What the task asks
A complete copy of the entries, exactly as written, is the expected result.

######

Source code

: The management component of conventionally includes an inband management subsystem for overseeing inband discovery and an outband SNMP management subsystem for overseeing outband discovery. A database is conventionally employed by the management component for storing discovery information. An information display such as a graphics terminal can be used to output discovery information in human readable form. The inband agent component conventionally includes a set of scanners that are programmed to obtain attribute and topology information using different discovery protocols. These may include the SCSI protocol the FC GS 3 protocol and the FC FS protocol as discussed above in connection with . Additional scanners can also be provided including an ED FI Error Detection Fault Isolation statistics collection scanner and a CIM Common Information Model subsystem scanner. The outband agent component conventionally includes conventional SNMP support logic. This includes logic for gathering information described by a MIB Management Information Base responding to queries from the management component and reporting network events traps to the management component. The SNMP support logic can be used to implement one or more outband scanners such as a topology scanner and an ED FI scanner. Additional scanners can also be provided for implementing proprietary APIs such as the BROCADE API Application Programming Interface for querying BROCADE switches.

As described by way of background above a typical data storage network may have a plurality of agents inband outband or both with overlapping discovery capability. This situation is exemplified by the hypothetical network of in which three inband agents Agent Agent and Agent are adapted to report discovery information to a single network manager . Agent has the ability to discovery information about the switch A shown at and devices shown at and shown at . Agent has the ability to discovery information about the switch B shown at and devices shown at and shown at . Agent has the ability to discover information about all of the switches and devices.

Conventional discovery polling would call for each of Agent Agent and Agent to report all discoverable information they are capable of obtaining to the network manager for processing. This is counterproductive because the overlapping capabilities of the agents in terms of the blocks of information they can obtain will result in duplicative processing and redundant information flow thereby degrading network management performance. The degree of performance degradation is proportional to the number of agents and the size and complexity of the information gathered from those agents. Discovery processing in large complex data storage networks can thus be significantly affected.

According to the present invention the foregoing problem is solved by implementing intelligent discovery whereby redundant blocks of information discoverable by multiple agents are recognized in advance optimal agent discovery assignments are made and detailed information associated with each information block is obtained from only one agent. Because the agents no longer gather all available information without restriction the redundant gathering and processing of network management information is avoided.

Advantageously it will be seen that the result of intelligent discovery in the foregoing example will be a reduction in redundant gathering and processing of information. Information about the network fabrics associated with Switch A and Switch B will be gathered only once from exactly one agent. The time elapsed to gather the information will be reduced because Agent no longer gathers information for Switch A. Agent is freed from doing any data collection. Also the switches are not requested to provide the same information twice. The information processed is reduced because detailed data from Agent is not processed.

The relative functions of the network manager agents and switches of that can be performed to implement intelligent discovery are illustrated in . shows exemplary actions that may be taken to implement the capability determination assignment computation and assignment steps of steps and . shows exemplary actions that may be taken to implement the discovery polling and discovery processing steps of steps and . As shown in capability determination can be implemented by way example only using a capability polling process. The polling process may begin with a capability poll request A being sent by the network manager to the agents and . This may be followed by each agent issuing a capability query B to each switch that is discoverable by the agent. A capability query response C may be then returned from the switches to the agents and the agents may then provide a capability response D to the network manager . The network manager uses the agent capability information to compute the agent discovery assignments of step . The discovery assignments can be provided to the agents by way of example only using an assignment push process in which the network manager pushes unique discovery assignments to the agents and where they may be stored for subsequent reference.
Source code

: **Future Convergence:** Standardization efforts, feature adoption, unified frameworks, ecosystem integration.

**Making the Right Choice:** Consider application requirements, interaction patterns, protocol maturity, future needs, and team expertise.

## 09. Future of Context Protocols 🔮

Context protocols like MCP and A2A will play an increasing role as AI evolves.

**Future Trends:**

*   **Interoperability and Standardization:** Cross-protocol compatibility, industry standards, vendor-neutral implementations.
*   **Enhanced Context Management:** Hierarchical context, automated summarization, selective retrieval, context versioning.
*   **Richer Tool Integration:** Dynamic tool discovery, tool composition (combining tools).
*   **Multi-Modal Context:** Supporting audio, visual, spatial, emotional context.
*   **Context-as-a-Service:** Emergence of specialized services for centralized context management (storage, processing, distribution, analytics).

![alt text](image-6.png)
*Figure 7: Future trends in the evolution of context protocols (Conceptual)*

######

Completed exercise
Source code

: The management component of conventionally includes an inband management subsystem for overseeing inband discovery and an outband SNMP management subsystem for overseeing outband discovery. A database is conventionally employed by the management component for storing discovery information. An information display such as a graphics terminal can be used to output discovery information in human readable form. The inband agent component conventionally includes a set of scanners that are programmed to obtain attribute and topology information using different discovery protocols. These may include the SCSI protocol the FC GS 3 protocol and the FC FS protocol as discussed above in connection with . Additional scanners can also be provided including an ED FI Error Detection Fault Isolation statistics collection scanner and a CIM Common Information Model subsystem scanner. The outband agent component conventionally includes conventional SNMP support logic. This includes logic for gathering information described by a MIB Management Information Base responding to queries from the management component and reporting network events traps to the management component. The SNMP support logic can be used to implement one or more outband scanners such as a topology scanner and an ED FI scanner. Additional scanners can also be provided for implementing proprietary APIs such as the BROCADE API Application Programming Interface for querying BROCADE switches.

As described by way of background above a typical data storage network may have a plurality of agents inband outband or both with overlapping discovery capability. This situation is exemplified by the hypothetical network of in which three inband agents Agent Agent and Agent are adapted to report discovery information to a single network manager . Agent has the ability to discovery information about the switch A shown at and devices shown at and shown at . Agent has the ability to discovery information about the switch B shown at and devices shown at and shown at . Agent has the ability to discover information about all of the switches and devices.

Conventional discovery polling would call for each of Agent Agent and Agent to report all discoverable information they are capable of obtaining to the network manager for processing. This is counterproductive because the overlapping capabilities of the agents in terms of the blocks of information they can obtain will result in duplicative processing and redundant information flow thereby degrading network management performance. The degree of performance degradation is proportional to the number of agents and the size and complexity of the information gathered from those agents. Discovery processing in large complex data storage networks can thus be significantly affected.

According to the present invention the foregoing problem is solved by implementing intelligent discovery whereby redundant blocks of information discoverable by multiple agents are recognized in advance optimal agent discovery assignments are made and detailed information associated with each information block is obtained from only one agent. Because the agents no longer gather all available information without restriction the redundant gathering and processing of network management information is avoided.

Advantageously it will be seen that the result of intelligent discovery in the foregoing example will be a reduction in redundant gathering and processing of information. Information about the network fabrics associated with Switch A and Switch B will be gathered only once from exactly one agent. The time elapsed to gather the information will be reduced because Agent no longer gathers information for Switch A. Agent is freed from doing any data collection. Also the switches are not requested to provide the same information twice. The information processed is reduced because detailed data from Agent is not processed.

The relative functions of the network manager agents and switches of that can be performed to implement intelligent discovery are illustrated in . shows exemplary actions that may be taken to implement the capability determination assignment computation and assignment steps of steps and . shows exemplary actions that may be taken to implement the discovery polling and discovery processing steps of steps and . As shown in capability determination can be implemented by way example only using a capability polling process. The polling process may begin with a capability poll request A being sent by the network manager to the agents and . This may be followed by each agent issuing a capability query B to each switch that is discoverable by the agent. A capability query response C may be then returned from the switches to the agents and the agents may then provide a capability response D to the network manager . The network manager uses the agent capability information to compute the agent discovery assignments of step . The discovery assignments can be provided to the agents by way of example only using an assignment push process in which the network manager pushes unique discovery assignments to the agents and where they may be stored for subsequent reference.
Source code

: **Future Convergence:** Standardization efforts, feature adoption, unified frameworks, ecosystem integration.

**Making the Right Choice:** Consider application requirements, interaction patterns, protocol maturity, future needs, and team expertise.

## 09. Future of Context Protocols 🔮

Context protocols like MCP and A2A will play an increasing role as AI evolves.

**Future Trends:**

*   **Interoperability and Standardization:** Cross-protocol compatibility, industry standards, vendor-neutral implementations.
*   **Enhanced Context Management:** Hierarchical context, automated summarization, selective retrieval, context versioning.
*   **Richer Tool Integration:** Dynamic tool discovery, tool composition (combining tools).
*   **Multi-Modal Context:** Supporting audio, visual, spatial, emotional context.
*   **Context-as-a-Service:** Emergence of specialized services for centralized context management (storage, processing, distribution, analytics).

![alt text](image-6.png)
*Figure 7: Future trends in the evolution of context protocols (Conceptual)*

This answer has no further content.